+++ SUPPLIED INFORMATION +++
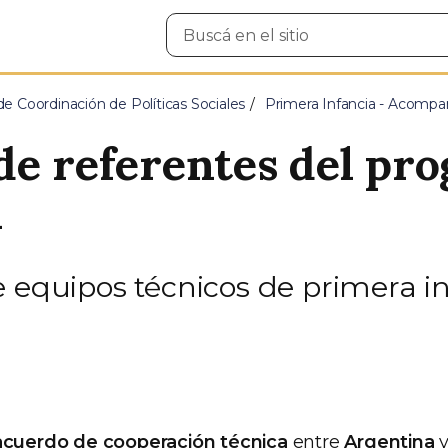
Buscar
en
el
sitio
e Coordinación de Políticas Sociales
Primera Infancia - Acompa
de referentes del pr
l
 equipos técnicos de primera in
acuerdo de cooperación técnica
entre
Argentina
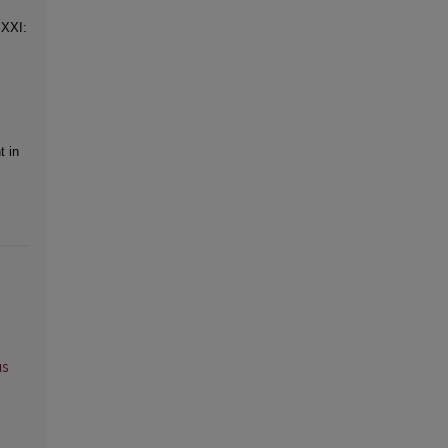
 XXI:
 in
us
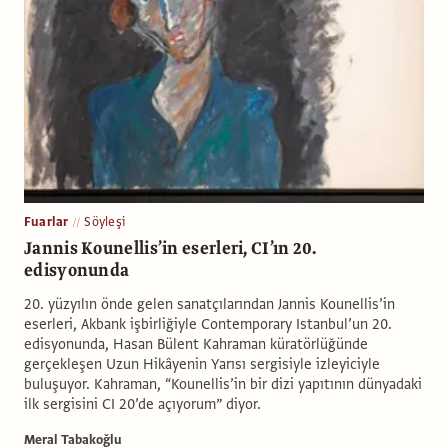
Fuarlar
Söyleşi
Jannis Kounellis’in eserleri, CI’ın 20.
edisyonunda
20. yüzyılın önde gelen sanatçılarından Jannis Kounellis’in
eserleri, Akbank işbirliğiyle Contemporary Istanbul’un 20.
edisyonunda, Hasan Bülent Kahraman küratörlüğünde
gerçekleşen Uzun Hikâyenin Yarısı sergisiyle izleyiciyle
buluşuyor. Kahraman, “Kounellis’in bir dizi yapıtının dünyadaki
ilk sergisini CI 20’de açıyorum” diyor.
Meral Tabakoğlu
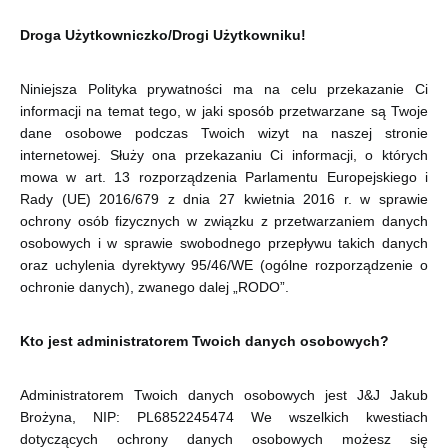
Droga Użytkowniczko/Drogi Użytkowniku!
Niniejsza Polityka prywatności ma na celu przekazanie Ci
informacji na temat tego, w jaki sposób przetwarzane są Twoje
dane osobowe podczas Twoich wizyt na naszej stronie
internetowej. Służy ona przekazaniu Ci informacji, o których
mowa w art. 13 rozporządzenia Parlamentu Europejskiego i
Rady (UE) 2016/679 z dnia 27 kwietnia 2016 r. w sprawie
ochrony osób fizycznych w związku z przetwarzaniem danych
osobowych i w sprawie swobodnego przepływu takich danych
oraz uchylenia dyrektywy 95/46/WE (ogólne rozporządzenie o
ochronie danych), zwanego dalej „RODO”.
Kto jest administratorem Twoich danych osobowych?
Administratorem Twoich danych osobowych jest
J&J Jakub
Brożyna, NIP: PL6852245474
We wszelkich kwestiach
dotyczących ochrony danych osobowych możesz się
+++
+++ SUPPLIED INFORMATION +++
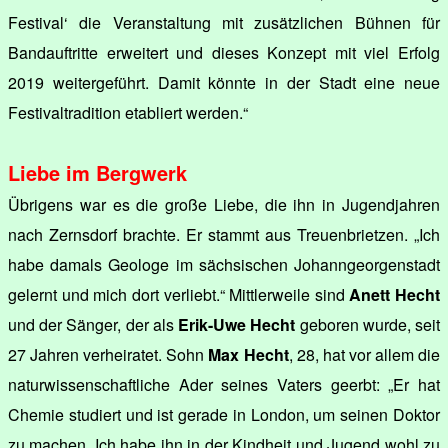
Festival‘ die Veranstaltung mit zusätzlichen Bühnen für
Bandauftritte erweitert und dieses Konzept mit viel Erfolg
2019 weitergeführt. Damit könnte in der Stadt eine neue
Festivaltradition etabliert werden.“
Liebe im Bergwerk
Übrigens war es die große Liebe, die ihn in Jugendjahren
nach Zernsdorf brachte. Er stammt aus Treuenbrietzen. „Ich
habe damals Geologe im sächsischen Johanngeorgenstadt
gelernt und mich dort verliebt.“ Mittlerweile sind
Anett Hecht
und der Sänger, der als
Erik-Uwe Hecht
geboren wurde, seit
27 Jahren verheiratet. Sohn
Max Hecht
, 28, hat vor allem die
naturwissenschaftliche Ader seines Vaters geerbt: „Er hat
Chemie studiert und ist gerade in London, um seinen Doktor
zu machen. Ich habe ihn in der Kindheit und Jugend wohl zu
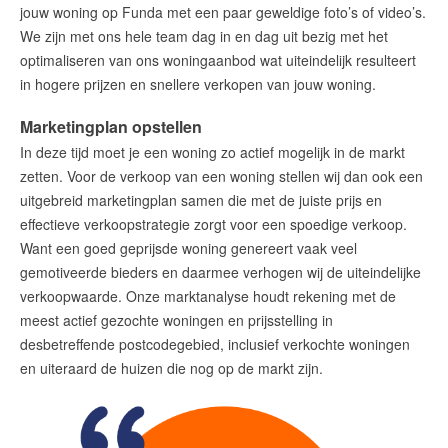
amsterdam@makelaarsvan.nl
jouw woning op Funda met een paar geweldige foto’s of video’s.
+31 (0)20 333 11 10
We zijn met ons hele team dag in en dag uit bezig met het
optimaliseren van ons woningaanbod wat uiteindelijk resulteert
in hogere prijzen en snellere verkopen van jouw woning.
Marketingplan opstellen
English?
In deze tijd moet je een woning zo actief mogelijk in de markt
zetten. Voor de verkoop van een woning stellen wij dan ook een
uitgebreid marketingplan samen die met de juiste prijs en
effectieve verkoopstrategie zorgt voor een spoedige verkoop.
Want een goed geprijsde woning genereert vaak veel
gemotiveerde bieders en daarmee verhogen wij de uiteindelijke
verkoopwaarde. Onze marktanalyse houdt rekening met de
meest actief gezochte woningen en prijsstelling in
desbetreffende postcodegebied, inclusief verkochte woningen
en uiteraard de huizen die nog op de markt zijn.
+++
**WHAT TO WORK ON:**
Repeat exactly the lines above, beginning at the one containing "gerçekleşen Uzun Hikâyenin" and ending at the one containing "Droga Użytkowniczko/Drogi Użytkowniku!". Do not carry over any pictures.

**EXPECTED ANSWER:**
gerçekleşen Uzun Hikâyenin Yarısı sergisiyle izleyiciyle
buluşuyor. Kahraman, “Kounellis’in bir dizi yapıtının dünyadaki
ilk sergisini CI 20’de açıyorum” diyor.
Meral Tabakoğlu
Droga Użytkowniczko/Drogi Użytkowniku!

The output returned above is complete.